Да и спрашивать не надо было: Наталья Алексеевна смеялась вместе с ним.
— Это, разумеется, он, — сказала она. — Точно и живописно. Но…
— Ах, у тебя есть «но»?
— Одно-единственное. Где Бакунин в серьезном?
Герцен ответил не сразу, сгреб в руку бороду, куснул ее кончик.
— А ведь это, — сказал он, выйдя из задумчивости, — и есть он — в серьезном, потому что — в главном. Я ему и в письме пишу примерно то же.
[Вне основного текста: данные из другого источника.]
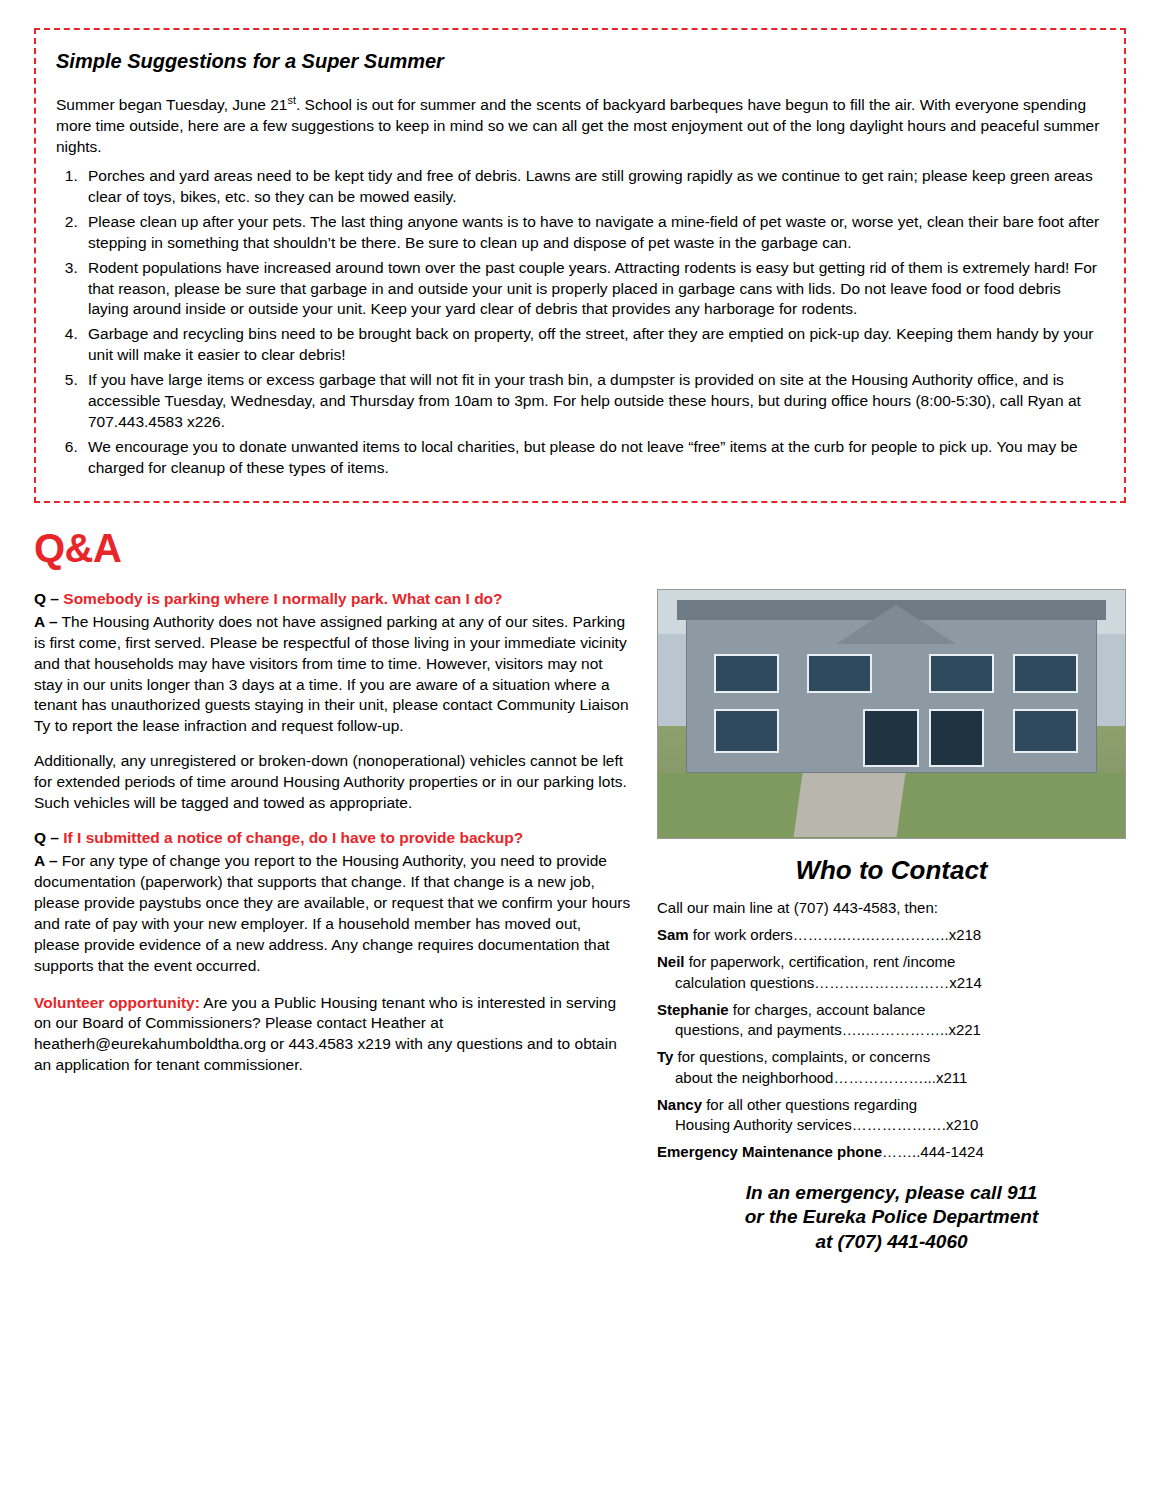Simple Suggestions for a Super Summer
Summer began Tuesday, June 21st. School is out for summer and the scents of backyard barbeques have begun to fill the air. With everyone spending more time outside, here are a few suggestions to keep in mind so we can all get the most enjoyment out of the long daylight hours and peaceful summer nights.
Porches and yard areas need to be kept tidy and free of debris. Lawns are still growing rapidly as we continue to get rain; please keep green areas clear of toys, bikes, etc. so they can be mowed easily.
Please clean up after your pets. The last thing anyone wants is to have to navigate a mine-field of pet waste or, worse yet, clean their bare foot after stepping in something that shouldn’t be there. Be sure to clean up and dispose of pet waste in the garbage can.
Rodent populations have increased around town over the past couple years. Attracting rodents is easy but getting rid of them is extremely hard! For that reason, please be sure that garbage in and outside your unit is properly placed in garbage cans with lids. Do not leave food or food debris laying around inside or outside your unit. Keep your yard clear of debris that provides any harborage for rodents.
Garbage and recycling bins need to be brought back on property, off the street, after they are emptied on pick-up day. Keeping them handy by your unit will make it easier to clear debris!
If you have large items or excess garbage that will not fit in your trash bin, a dumpster is provided on site at the Housing Authority office, and is accessible Tuesday, Wednesday, and Thursday from 10am to 3pm. For help outside these hours, but during office hours (8:00-5:30), call Ryan at 707.443.4583 x226.
We encourage you to donate unwanted items to local charities, but please do not leave “free” items at the curb for people to pick up. You may be charged for cleanup of these types of items.
Q&A
Q – Somebody is parking where I normally park. What can I do?
A – The Housing Authority does not have assigned parking at any of our sites. Parking is first come, first served. Please be respectful of those living in your immediate vicinity and that households may have visitors from time to time. However, visitors may not stay in our units longer than 3 days at a time. If you are aware of a situation where a tenant has unauthorized guests staying in their unit, please contact Community Liaison Ty to report the lease infraction and request follow-up.
Additionally, any unregistered or broken-down (nonoperational) vehicles cannot be left for extended periods of time around Housing Authority properties or in our parking lots. Such vehicles will be tagged and towed as appropriate.
Q – If I submitted a notice of change, do I have to provide backup?
A – For any type of change you report to the Housing Authority, you need to provide documentation (paperwork) that supports that change. If that change is a new job, please provide paystubs once they are available, or request that we confirm your hours and rate of pay with your new employer. If a household member has moved out, please provide evidence of a new address. Any change requires documentation that supports that the event occurred.
Volunteer opportunity: Are you a Public Housing tenant who is interested in serving on our Board of Commissioners? Please contact Heather at heatherh@eurekahumboldtha.org or 443.4583 x219 with any questions and to obtain an application for tenant commissioner.
Who to Contact
Call our main line at (707) 443-4583, then:
Sam for work orders………..….……………..x218
Neil for paperwork, certification, rent /income calculation questions………………………x214
Stephanie for charges, account balance questions, and payments…..……………..x221
Ty for questions, complaints, or concerns about the neighborhood………………...x211
Nancy for all other questions regarding Housing Authority services……………….x210
Emergency Maintenance phone……..444-1424
In an emergency, please call 911
or the Eureka Police Department
at (707) 441-4060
Он вытащил из рукописи листок бумаги и прочел: «Оторванный жизнью, брошенный с молодых лет в немецкий идеализм… не зная России ни до тюрьмы, ни после Сибири… ты прожил до 50 лет в мире призраков, студентской распашки, великих стремлений и мелких недостатков. После десятилетнего заключения ты явился тем же — теоретиком со всею неопределенностью du vague[62], болтуном… с долей тихенького, но упорного эпикуреизма и с чесоткой революционной деятельности, которой недостает революция…» Ну как, справедливо?
— Но резко.
— Нам уже не до церемоний. Я так и заканчиваю: «Прощай, не сердись за откровенность. — Пора ведь полвека прожито, — пора знать свою силу».
Бакунин не ответил на письмо. Потому ли, что сознавал справедливость этих жестоких слов? Потому ли, что в программе основанного им международного «Альянса социалистической демократии» было в избытке этой vague? Ибо, оснастив себя революционными фразами, «Альянс» не имел ясной последовательной экономической программы.
Нет, не ответил Бакунин на горькое в своей правдивости письмо Герцена. Но не потому, что обиделся. А потому, что не обиделся. Он был лишен этого чувства. И у него, в противоположность Герцену, не было страсти к писанию. В отличие от откровенной беспощадности Герцена к себе, Бакунин при всей его говорливости предпочитал не распространяться о некоторых событиях своей жизни.